GPU acceleration is available via CuPy. Use the `backend="gpu"` parameter:

```python
from spacial_boxcounting.api import boxcount_from_array

# All API functions accept backend='cpu' (default) or backend='gpu'
result = boxcount_from_array(arr, mode='single', backend='gpu')
```

If CuPy is not installed, requesting `backend="gpu"` raises a clear `ImportError`:

```
ImportError: GPU backend requested but CuPy is not installed.
Install with: pip install spacial_boxcounting[gpu]
```

### GPU Backend Detection

```python
from spacial_boxcounting import CUPY_AVAILABLE, GPU_BACKEND

print(f'CuPy available: {CUPY_AVAILABLE}')
print(f'GPU backend: {GPU_BACKEND}')  # 'cuda', 'rocm', or None
```

### Performance

Measured on RTX 4060 Ti (batched 4D-tensor implementation):

| Image Size | Boxsize=2 | Boxsize=4 | Boxsize=16 |
|------------|-----------|-----------|------------|
| 128×128    | 9×        | 5×        | 1×         |
| 256×256    | 9×        | 18×       | 4×         |
| 512×512    | 3×        | 12×       | 16×        |
| 1024×1024  | 2.6×      | 11×       | **35×**    |

- **Small images (< 128×128)**: CPU may be faster due to GPU transfer overhead
- **Large images (> 512×512)**: GPU provides 2–35× speedup
- **AMD users**: ROCm support is experimental (`pip install spacial_boxcounting[gpu-amd]`)
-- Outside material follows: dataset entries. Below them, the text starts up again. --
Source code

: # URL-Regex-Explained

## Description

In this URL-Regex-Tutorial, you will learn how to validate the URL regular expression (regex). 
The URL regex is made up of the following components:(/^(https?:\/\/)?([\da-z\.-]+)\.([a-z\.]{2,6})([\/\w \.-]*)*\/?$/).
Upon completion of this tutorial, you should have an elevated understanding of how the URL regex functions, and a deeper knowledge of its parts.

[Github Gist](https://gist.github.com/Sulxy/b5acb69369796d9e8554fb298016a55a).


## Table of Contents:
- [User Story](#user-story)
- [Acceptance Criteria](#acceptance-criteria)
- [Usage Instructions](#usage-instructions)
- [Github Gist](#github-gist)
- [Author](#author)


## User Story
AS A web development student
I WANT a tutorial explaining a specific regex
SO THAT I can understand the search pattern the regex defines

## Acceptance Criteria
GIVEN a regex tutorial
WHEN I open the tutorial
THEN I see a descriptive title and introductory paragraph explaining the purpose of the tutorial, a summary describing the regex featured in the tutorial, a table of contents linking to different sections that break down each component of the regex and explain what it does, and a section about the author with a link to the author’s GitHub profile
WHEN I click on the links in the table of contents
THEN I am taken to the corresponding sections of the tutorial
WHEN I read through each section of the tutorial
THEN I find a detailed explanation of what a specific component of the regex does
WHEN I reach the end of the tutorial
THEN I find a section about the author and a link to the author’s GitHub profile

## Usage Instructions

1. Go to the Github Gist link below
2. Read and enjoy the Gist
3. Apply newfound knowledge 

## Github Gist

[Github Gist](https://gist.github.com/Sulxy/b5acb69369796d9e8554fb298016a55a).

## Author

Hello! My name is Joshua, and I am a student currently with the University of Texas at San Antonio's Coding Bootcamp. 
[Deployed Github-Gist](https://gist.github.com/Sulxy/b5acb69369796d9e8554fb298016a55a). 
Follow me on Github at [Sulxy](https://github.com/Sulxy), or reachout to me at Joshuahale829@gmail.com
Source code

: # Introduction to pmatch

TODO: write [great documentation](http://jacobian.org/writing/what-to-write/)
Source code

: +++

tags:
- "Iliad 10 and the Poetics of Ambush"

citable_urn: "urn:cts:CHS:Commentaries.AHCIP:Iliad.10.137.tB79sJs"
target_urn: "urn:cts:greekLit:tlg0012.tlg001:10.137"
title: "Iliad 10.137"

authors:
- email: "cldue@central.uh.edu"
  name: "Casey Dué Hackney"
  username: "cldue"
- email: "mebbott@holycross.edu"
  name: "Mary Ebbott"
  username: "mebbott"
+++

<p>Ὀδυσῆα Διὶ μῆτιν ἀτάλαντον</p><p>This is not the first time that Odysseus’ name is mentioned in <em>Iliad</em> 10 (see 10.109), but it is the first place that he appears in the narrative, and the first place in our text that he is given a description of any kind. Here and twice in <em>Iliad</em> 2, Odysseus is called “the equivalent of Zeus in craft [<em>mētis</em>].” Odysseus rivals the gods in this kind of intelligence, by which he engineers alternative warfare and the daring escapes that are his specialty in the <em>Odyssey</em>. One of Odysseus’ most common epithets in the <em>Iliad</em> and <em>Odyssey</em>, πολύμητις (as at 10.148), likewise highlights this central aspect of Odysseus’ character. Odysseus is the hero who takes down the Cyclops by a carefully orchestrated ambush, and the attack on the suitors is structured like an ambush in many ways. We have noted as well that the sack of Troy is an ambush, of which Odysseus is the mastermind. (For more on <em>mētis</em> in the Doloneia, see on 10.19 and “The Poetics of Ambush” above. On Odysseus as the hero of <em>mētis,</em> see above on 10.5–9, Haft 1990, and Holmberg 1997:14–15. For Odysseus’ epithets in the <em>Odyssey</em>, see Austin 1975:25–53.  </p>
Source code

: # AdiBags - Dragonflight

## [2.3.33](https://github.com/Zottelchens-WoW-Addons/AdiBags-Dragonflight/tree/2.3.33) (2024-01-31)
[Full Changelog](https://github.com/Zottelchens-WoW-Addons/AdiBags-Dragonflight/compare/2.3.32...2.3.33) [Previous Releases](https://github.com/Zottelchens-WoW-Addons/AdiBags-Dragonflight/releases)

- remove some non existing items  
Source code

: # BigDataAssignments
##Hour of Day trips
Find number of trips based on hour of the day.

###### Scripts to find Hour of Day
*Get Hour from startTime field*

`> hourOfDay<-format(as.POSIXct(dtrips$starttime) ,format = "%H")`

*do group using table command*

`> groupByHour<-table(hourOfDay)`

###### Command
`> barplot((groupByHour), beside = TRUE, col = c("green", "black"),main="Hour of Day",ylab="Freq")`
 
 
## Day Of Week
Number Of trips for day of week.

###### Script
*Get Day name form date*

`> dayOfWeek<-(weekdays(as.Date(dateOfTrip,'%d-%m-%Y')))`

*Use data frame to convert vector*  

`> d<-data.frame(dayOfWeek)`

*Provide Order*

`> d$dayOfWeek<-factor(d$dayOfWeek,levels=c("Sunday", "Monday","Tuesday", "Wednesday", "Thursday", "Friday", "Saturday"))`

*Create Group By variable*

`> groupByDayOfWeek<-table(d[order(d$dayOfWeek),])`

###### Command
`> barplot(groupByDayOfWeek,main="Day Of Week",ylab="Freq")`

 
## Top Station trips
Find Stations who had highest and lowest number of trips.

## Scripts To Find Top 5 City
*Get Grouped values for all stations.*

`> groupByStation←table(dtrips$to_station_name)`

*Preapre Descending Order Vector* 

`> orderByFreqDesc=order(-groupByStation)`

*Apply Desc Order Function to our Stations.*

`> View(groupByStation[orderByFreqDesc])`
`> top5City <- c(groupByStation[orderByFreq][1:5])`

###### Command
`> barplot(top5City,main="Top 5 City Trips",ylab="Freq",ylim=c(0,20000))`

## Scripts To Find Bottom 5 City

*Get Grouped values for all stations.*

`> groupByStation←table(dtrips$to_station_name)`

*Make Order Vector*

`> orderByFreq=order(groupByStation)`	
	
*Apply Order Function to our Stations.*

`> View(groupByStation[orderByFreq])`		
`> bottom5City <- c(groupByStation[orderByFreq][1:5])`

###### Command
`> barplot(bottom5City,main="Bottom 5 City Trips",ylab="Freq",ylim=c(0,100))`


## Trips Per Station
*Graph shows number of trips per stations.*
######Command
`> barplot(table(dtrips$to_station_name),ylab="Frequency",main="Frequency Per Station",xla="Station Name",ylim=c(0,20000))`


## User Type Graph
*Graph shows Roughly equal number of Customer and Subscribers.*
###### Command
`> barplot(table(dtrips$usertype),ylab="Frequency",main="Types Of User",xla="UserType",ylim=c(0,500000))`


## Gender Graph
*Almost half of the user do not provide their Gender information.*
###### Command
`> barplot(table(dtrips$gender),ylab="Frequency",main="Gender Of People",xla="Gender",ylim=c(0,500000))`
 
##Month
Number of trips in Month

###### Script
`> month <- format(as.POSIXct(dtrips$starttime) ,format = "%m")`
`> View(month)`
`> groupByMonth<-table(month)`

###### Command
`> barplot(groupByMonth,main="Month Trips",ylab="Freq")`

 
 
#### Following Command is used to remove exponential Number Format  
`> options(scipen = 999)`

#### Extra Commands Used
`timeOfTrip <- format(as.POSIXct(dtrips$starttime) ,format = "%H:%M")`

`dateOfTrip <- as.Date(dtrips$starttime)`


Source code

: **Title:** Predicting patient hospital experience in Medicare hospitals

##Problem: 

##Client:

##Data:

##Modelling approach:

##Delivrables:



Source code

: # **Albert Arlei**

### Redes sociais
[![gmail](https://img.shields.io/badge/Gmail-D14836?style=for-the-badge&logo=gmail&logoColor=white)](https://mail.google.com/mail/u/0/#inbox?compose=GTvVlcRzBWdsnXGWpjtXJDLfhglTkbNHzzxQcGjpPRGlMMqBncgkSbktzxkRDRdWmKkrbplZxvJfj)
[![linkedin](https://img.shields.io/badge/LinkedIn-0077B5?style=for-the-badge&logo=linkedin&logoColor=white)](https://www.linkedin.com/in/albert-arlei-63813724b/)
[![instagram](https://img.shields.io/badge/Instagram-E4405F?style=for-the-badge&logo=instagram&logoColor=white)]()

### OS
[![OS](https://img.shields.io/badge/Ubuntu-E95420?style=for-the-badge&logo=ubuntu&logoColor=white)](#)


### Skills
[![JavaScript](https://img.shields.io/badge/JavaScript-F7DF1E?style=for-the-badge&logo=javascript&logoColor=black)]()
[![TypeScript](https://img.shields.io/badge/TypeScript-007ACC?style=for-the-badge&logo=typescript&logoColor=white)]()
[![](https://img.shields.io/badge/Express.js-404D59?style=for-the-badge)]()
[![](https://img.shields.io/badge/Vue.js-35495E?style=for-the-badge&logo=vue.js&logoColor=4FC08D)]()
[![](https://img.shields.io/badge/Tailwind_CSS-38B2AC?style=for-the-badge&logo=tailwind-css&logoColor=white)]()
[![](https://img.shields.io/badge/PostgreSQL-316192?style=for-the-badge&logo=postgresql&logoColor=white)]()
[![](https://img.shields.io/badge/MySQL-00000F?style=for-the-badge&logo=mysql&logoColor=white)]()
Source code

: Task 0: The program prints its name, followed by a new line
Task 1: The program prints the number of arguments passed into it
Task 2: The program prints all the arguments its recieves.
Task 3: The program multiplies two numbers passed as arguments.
## Hilbert Curve Mapping for Binary Data
For binary files, the Hilbert curve mapping preserves data locality when converting 1D data streams to 2D arrays for spatial analysis:

```python
result = boxcount_from_file('data.bin', mode='spatial', hilbert=True)
fd = fractal_dimension('data.bin', hilbert=True)
```

## Batch Processing
Process multiple images with progress tracking:

```python
from spacial_boxcounting.batch import batch_boxcount

results = batch_boxcount('path/to/images/', mode='single')
for filename, result in results.items():
    print(f'{filename}: {result}')
```

## License
See [LICENSE.txt](LICENSE.txt) for details.